The Support Base Has Expanded
The AfD has, in the researcher’s view, gained more followers also because of a tougher migration policy. “We have long pegged the AfD in Brandenburg as having a stable core of up to a quarter of the population,” Botsch said. “Especially since around 2023, the AfD has clearly widened its clientele. This ties to national politics, with the CDU/CSU parties attempting to outflank the AfD on the right.”
Brandenburg’s Prime Minister Dietmar Woidke (SPD) has allegedly tried to win over AfD voters as well, the scholar noted. “She hasn’t weakened the AfD with this policy; if anything, it has strengthened the party.” The party’s topics appeared to be reinforced—”especially in portraying migration as Germany’s main problem area.”
Botsch: Retreat of Other Parties
The remaining parties, in Botsch’s view, are retreating from the political field. He points to mayoral elections as evidence. “We should not delude ourselves into thinking the AfD won’t have a real shot at seizing additional top municipal offices in the coming years, particularly at the mayoral level,” Botsch said.
On May 10, René Stadtkewitz became the first AfD candidate to win a mayoral post in Brandenburg. “That the AfD won Zehdenick in the first round is already alarming,” Botsch said. “The crucial point is that the democratic parties—aside from a FDP candidate who is not represented in Brandenburg’s state parliament—didn’t field any candidate at all.” He added that they should “learn urgently” from this.
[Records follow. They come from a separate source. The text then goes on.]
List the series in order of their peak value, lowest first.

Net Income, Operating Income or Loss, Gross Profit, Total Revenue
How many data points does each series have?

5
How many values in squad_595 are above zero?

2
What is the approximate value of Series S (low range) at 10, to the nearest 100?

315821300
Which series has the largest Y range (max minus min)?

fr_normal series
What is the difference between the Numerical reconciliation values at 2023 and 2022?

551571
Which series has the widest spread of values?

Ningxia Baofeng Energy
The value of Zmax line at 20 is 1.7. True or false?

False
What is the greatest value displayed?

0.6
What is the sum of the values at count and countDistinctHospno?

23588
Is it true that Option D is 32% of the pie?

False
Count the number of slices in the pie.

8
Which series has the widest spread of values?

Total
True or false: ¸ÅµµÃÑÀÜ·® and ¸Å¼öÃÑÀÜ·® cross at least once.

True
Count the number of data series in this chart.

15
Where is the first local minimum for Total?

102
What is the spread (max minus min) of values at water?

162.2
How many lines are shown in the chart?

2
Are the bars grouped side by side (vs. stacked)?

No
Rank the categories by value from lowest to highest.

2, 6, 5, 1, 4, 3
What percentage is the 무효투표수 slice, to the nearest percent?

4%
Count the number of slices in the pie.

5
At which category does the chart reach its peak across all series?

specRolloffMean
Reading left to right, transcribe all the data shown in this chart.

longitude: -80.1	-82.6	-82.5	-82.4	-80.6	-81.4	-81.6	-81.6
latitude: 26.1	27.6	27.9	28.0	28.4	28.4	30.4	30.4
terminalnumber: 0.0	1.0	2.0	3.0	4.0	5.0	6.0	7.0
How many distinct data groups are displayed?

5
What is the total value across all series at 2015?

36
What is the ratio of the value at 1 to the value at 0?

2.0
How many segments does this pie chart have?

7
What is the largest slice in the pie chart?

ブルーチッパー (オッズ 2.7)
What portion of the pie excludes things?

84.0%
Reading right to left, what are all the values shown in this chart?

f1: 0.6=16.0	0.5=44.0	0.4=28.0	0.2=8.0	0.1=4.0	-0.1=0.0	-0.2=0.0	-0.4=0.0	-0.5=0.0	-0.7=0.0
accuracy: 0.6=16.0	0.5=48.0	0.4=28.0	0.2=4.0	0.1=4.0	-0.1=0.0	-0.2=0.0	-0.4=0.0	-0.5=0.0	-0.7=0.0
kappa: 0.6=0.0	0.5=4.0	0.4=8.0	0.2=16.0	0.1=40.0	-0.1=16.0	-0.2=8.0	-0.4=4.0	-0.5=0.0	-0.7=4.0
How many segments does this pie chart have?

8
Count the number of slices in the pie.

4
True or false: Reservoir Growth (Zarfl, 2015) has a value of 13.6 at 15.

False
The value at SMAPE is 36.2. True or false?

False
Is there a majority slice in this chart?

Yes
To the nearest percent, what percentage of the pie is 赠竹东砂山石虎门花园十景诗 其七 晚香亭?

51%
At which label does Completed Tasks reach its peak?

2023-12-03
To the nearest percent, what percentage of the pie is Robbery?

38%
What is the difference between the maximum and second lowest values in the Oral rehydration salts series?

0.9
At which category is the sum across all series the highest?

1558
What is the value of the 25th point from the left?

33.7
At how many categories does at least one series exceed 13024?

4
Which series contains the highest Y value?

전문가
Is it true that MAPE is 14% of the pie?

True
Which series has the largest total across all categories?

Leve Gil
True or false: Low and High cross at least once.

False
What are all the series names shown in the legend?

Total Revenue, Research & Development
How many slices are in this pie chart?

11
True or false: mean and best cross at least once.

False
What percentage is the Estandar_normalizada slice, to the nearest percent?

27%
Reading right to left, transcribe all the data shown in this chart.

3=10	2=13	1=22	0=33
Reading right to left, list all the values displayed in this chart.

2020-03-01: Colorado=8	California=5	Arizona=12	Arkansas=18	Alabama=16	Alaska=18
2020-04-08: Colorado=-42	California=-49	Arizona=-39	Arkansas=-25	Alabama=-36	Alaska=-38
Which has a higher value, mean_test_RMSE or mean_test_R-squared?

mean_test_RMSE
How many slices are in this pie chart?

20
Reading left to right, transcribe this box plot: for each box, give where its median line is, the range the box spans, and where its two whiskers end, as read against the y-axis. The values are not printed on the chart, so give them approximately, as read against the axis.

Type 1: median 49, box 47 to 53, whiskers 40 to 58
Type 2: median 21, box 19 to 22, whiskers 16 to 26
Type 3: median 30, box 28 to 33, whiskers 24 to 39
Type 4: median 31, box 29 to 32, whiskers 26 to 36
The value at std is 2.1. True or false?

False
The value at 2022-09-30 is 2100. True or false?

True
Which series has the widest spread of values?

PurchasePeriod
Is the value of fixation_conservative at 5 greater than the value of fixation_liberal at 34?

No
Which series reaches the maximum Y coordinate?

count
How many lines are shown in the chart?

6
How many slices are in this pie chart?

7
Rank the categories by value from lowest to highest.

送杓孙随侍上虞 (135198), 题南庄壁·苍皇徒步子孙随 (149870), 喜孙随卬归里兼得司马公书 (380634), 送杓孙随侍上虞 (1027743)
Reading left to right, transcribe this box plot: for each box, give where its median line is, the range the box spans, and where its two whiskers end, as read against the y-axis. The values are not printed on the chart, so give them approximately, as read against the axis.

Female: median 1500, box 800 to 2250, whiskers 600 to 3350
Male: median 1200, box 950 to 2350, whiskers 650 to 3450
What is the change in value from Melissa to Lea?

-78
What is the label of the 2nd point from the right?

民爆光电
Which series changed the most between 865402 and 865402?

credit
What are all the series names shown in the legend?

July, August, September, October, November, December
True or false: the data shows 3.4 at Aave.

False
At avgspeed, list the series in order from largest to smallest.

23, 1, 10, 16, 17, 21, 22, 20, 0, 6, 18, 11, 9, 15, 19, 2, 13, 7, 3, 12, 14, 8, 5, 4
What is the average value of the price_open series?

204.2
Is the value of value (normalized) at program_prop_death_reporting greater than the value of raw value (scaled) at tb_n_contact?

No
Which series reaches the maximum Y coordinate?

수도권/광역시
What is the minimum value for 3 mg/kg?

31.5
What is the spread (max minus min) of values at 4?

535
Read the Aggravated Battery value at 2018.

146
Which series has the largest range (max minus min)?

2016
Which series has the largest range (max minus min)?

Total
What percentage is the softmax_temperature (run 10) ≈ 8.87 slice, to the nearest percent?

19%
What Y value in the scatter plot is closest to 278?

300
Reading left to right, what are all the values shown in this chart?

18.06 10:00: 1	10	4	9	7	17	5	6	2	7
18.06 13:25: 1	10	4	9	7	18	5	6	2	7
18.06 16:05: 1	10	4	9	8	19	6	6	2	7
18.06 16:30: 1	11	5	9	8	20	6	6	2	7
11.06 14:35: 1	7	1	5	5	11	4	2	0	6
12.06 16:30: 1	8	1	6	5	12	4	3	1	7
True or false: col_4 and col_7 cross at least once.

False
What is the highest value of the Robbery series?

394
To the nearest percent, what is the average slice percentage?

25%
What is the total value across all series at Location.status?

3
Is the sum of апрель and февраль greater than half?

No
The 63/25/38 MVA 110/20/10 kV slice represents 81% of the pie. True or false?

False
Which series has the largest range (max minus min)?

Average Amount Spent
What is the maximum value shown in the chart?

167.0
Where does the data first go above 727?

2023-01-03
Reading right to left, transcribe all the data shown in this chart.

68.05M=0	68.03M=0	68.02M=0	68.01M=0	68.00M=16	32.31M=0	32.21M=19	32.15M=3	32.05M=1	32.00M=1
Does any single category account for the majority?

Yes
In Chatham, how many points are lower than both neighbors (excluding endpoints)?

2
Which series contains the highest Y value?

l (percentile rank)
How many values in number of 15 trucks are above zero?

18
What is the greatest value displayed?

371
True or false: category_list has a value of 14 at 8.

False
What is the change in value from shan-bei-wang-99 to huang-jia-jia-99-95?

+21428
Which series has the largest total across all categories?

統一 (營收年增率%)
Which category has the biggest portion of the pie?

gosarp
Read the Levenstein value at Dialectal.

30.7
He also highlighted a broader trend of independent candidates increasingly winning elections.
Researcher: The AfD Is Continuing to Radicalize
According to Botsch, the AfD is moving further to the right. “The party is becoming more right-wing extremist; it is radicalizing further, and it is absorbing more elements of neo-Nazism—at least in Brandenburg,” he said. “And more openly now, without any pretense.” He cited a post by AfD state parliamentarian Dominik Kaufner on Instagram, in which he did not call May 8, 1945 a day of liberation from Nazism but a day of annihilation. “That is something we’ve typically associated with neo-Nazism, and it signals the trajectory the party is following.”
The AfD has also grown noticeably more hostile toward queer people. On International Day Against Homophobia, Transphobia, and Biphobia (IDAHOBIT) on Sunday, AfD politician Martin Reichardt emphasized that his party consistently rejects queer individuals (the so-called “LGBTQI ideology”).
The Brandenburg Office for the Protection of the Constitution classifies the AfD as right-wing extremist. The party has opposed this designation. The AfD is also classified as right-wing extremist in Saxony, Saxony-Anhalt, Thuringia, and Lower Saxony—with the Lower Saxony classification temporarily paused due to a lawsuit. The Federal Office for the Protection of the Constitution is not allowed to label the AfD as a clearly right-wing extremist organization and monitor it accordingly in an expedited proceeding following a Cologne administrative court ruling; a ruling on the merits is still pending.